Tra le aziende più sotto osservazione c’è la tedesca Zeiss SMT, indispensabile per la costruzione di semiconduttori, con i suoi dipendenti finiti nel mirino della Huawei. Soprattutto quelli che sono a conoscenza di informazioni sensibili, raggiunti tramite LinkedIn, email o direttamente al telefono. Discorso simile vale per l’azienda tedesca Asml Holding, tra le più importanti al mondo nella realizzazione delle macchine litografiche, uno strumento essenziale per Pechino senza cui non può produrre i suoi chip.

Nel mirino del Dragone ci sono anche gli alleati dell’Occidente, come Taiwan. A settembre ha denunciato le attività illegali della Cina che sta sottraendo talenti dall’isola mettendo a repentaglio la sua competitività. Il saccheggio va avanti da quasi un decennio, con alcune aziende che si fingono del posto quando invece sono state create da Pechino con l’intento di racimolare nuovi talenti, ragion per cui si è resa necessaria una stretta legislativa. Nel 2022 sono state emanate nuove pene per chi passa informazioni altamente riservate: chi viola le regole può andare in carcere per 12 anni, oppure può ricevere una multa che arriva fino a circa 3 milioni di dollari. Anche la Corea del Sud sta inasprendo le pene per chi trasferisce materiale tecnologico sensibile.

Oltre alle pene però si può fare ben poco. Soprattutto perché queste riguardano attività illegali, come appunto il riferire questioni delicate a un Paese straniero. Ma attrarre talenti non è un reato e le società cinesi possono offrire stipendi superiori grazie ai finanziamenti statali. Ci sono anche dipendenti che non accettano per una ragione professionale, intimoriti che un’esperienza in Cina possa chiudere altre porte.

Alcuni governi occidentali stanno prendendo le contromisure, prestando molta attenzione agli investimenti di Pechino o recidendo alcune collaborazioni con università e istituti cinesi. Il che però mette a repentaglio il progresso. La partnership sino-americana ha dato un grande contributo per le scoperte più importanti, simbolicamente rappresentato dall’accordo di cooperazione scientifica siglato nel 1979 dall’allora presidente Jimmy Carter e l’omologo Deng Xiaoping.

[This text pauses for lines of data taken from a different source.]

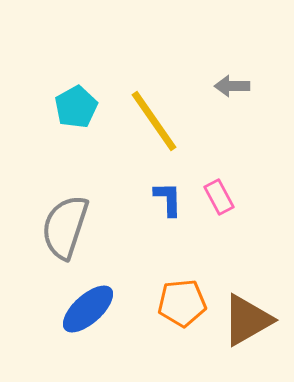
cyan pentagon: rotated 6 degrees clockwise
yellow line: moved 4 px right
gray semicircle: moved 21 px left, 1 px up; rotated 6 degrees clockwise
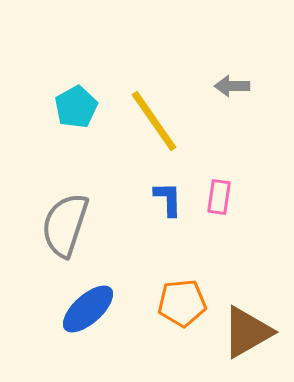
pink rectangle: rotated 36 degrees clockwise
gray semicircle: moved 2 px up
brown triangle: moved 12 px down
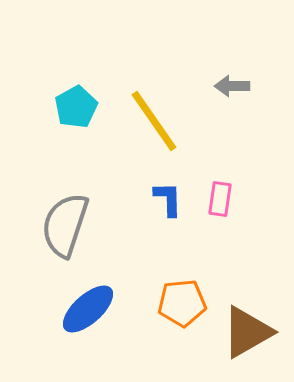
pink rectangle: moved 1 px right, 2 px down
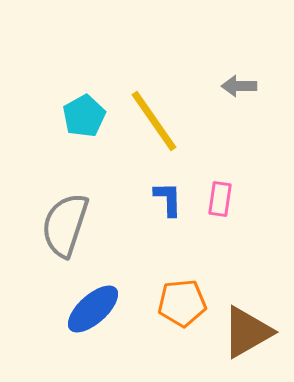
gray arrow: moved 7 px right
cyan pentagon: moved 8 px right, 9 px down
blue ellipse: moved 5 px right
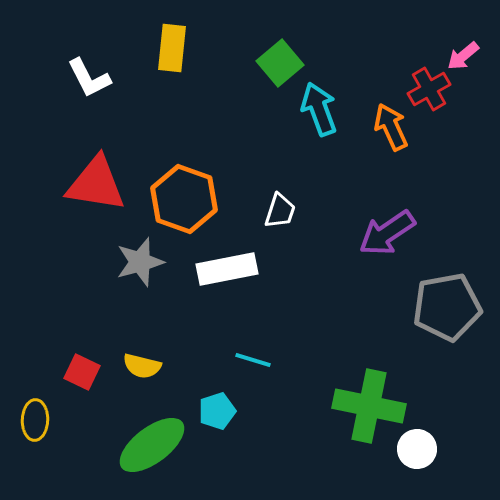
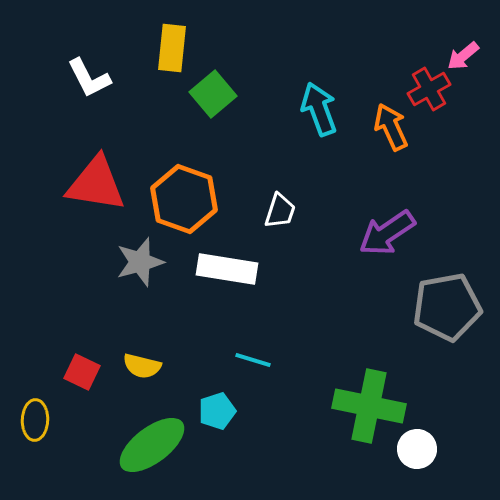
green square: moved 67 px left, 31 px down
white rectangle: rotated 20 degrees clockwise
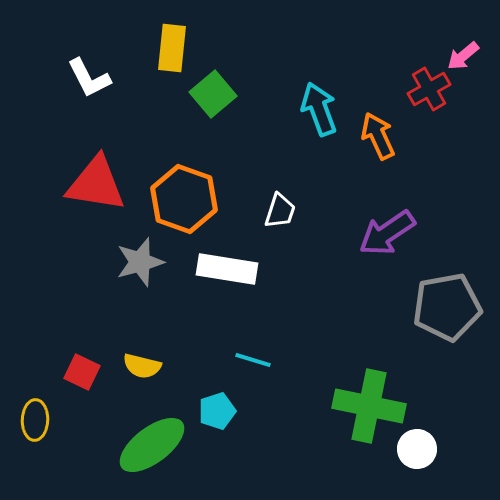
orange arrow: moved 13 px left, 9 px down
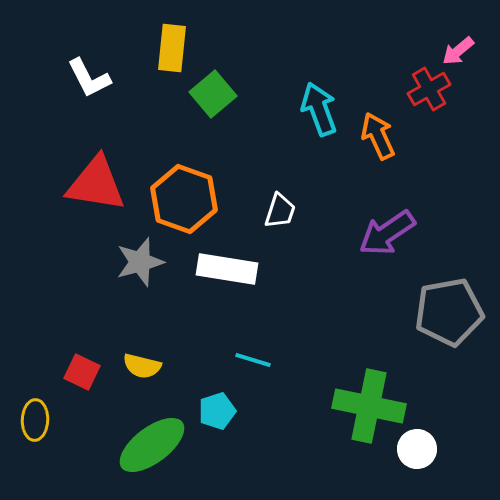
pink arrow: moved 5 px left, 5 px up
gray pentagon: moved 2 px right, 5 px down
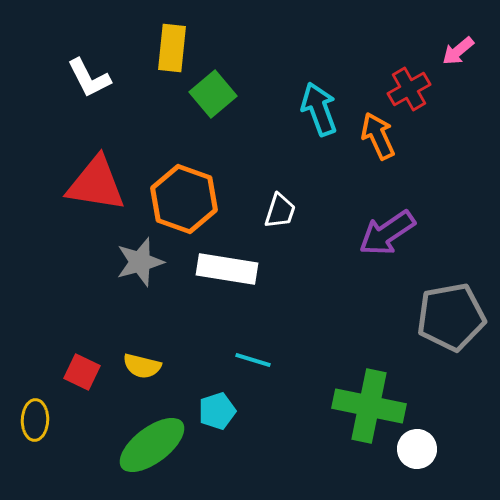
red cross: moved 20 px left
gray pentagon: moved 2 px right, 5 px down
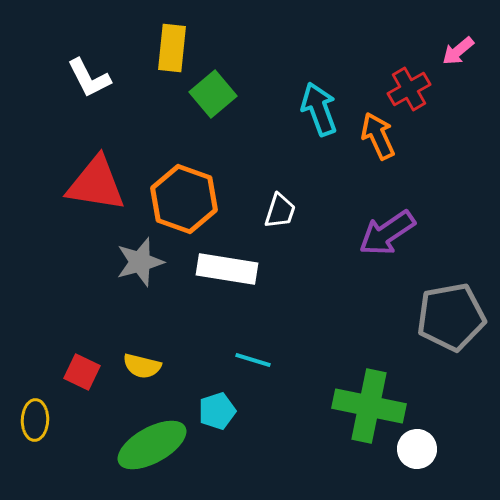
green ellipse: rotated 8 degrees clockwise
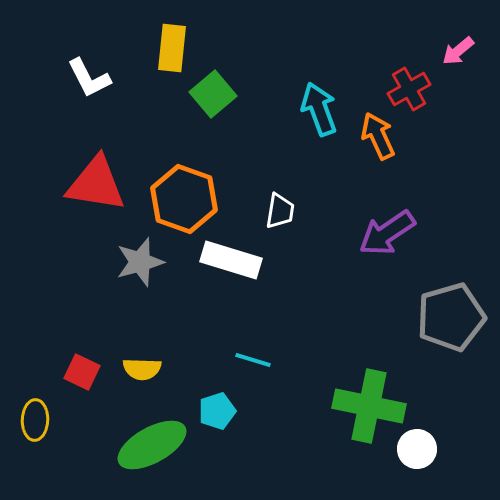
white trapezoid: rotated 9 degrees counterclockwise
white rectangle: moved 4 px right, 9 px up; rotated 8 degrees clockwise
gray pentagon: rotated 6 degrees counterclockwise
yellow semicircle: moved 3 px down; rotated 12 degrees counterclockwise
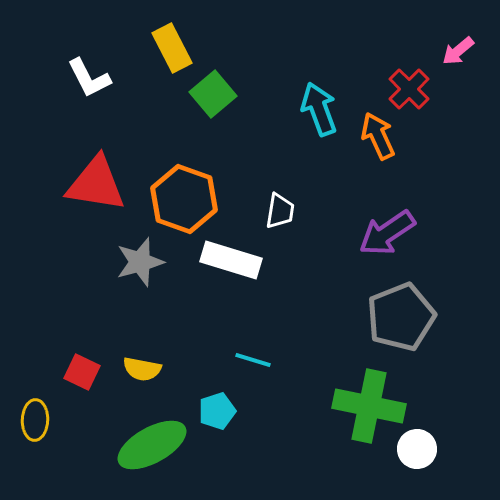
yellow rectangle: rotated 33 degrees counterclockwise
red cross: rotated 15 degrees counterclockwise
gray pentagon: moved 50 px left; rotated 6 degrees counterclockwise
yellow semicircle: rotated 9 degrees clockwise
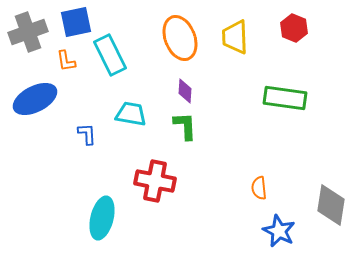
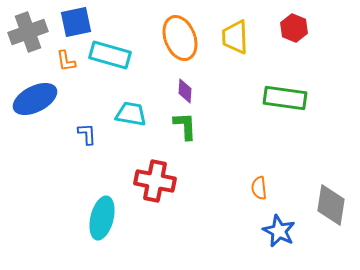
cyan rectangle: rotated 48 degrees counterclockwise
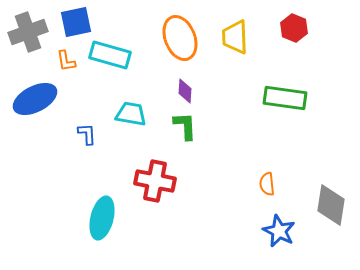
orange semicircle: moved 8 px right, 4 px up
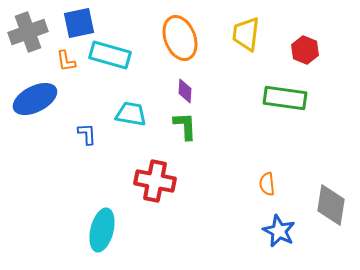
blue square: moved 3 px right, 1 px down
red hexagon: moved 11 px right, 22 px down
yellow trapezoid: moved 11 px right, 3 px up; rotated 9 degrees clockwise
cyan ellipse: moved 12 px down
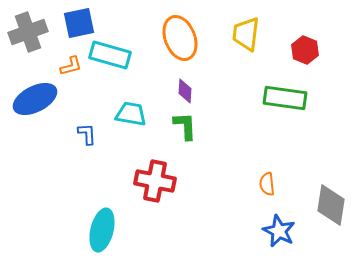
orange L-shape: moved 5 px right, 5 px down; rotated 95 degrees counterclockwise
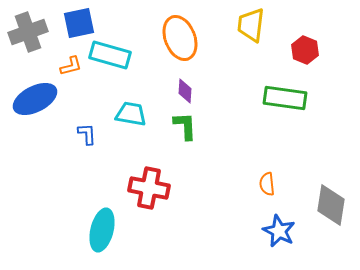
yellow trapezoid: moved 5 px right, 9 px up
red cross: moved 6 px left, 7 px down
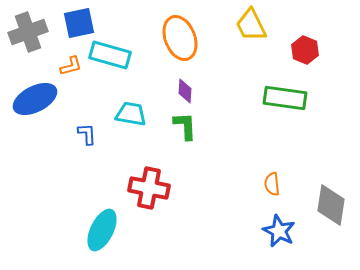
yellow trapezoid: rotated 33 degrees counterclockwise
orange semicircle: moved 5 px right
cyan ellipse: rotated 12 degrees clockwise
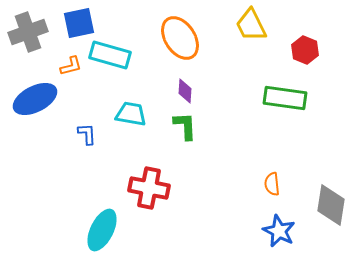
orange ellipse: rotated 12 degrees counterclockwise
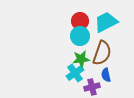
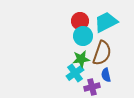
cyan circle: moved 3 px right
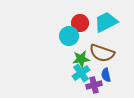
red circle: moved 2 px down
cyan circle: moved 14 px left
brown semicircle: rotated 90 degrees clockwise
cyan cross: moved 6 px right
purple cross: moved 2 px right, 2 px up
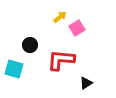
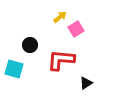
pink square: moved 1 px left, 1 px down
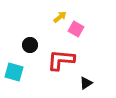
pink square: rotated 28 degrees counterclockwise
cyan square: moved 3 px down
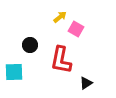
red L-shape: rotated 84 degrees counterclockwise
cyan square: rotated 18 degrees counterclockwise
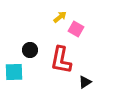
black circle: moved 5 px down
black triangle: moved 1 px left, 1 px up
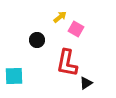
black circle: moved 7 px right, 10 px up
red L-shape: moved 6 px right, 3 px down
cyan square: moved 4 px down
black triangle: moved 1 px right, 1 px down
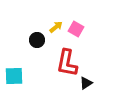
yellow arrow: moved 4 px left, 10 px down
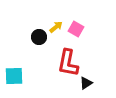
black circle: moved 2 px right, 3 px up
red L-shape: moved 1 px right
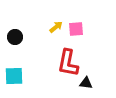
pink square: rotated 35 degrees counterclockwise
black circle: moved 24 px left
black triangle: rotated 40 degrees clockwise
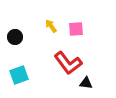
yellow arrow: moved 5 px left, 1 px up; rotated 88 degrees counterclockwise
red L-shape: rotated 48 degrees counterclockwise
cyan square: moved 5 px right, 1 px up; rotated 18 degrees counterclockwise
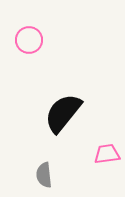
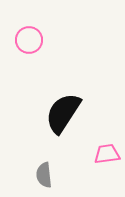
black semicircle: rotated 6 degrees counterclockwise
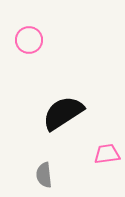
black semicircle: rotated 24 degrees clockwise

Più di recente, tra il 2017 e il 2021, questa sinergia ha rappresentato il 27% della ricerca di alta qualità degli scienziati americani nella nanoscienza mentre solo la metà (13%) dei cinesi. Anche nel settore delle telecomunicazioni, la collaborazione ha riguardato il 33% della produzione statunitense e il 10% di quella cinese. Ciò significa che abbandonare la collaborazione costerebbe più all’America che non alla rivale. Un dilemma che ora passa nelle mani dell’amministrazione più anticinese dell’ultimo periodo.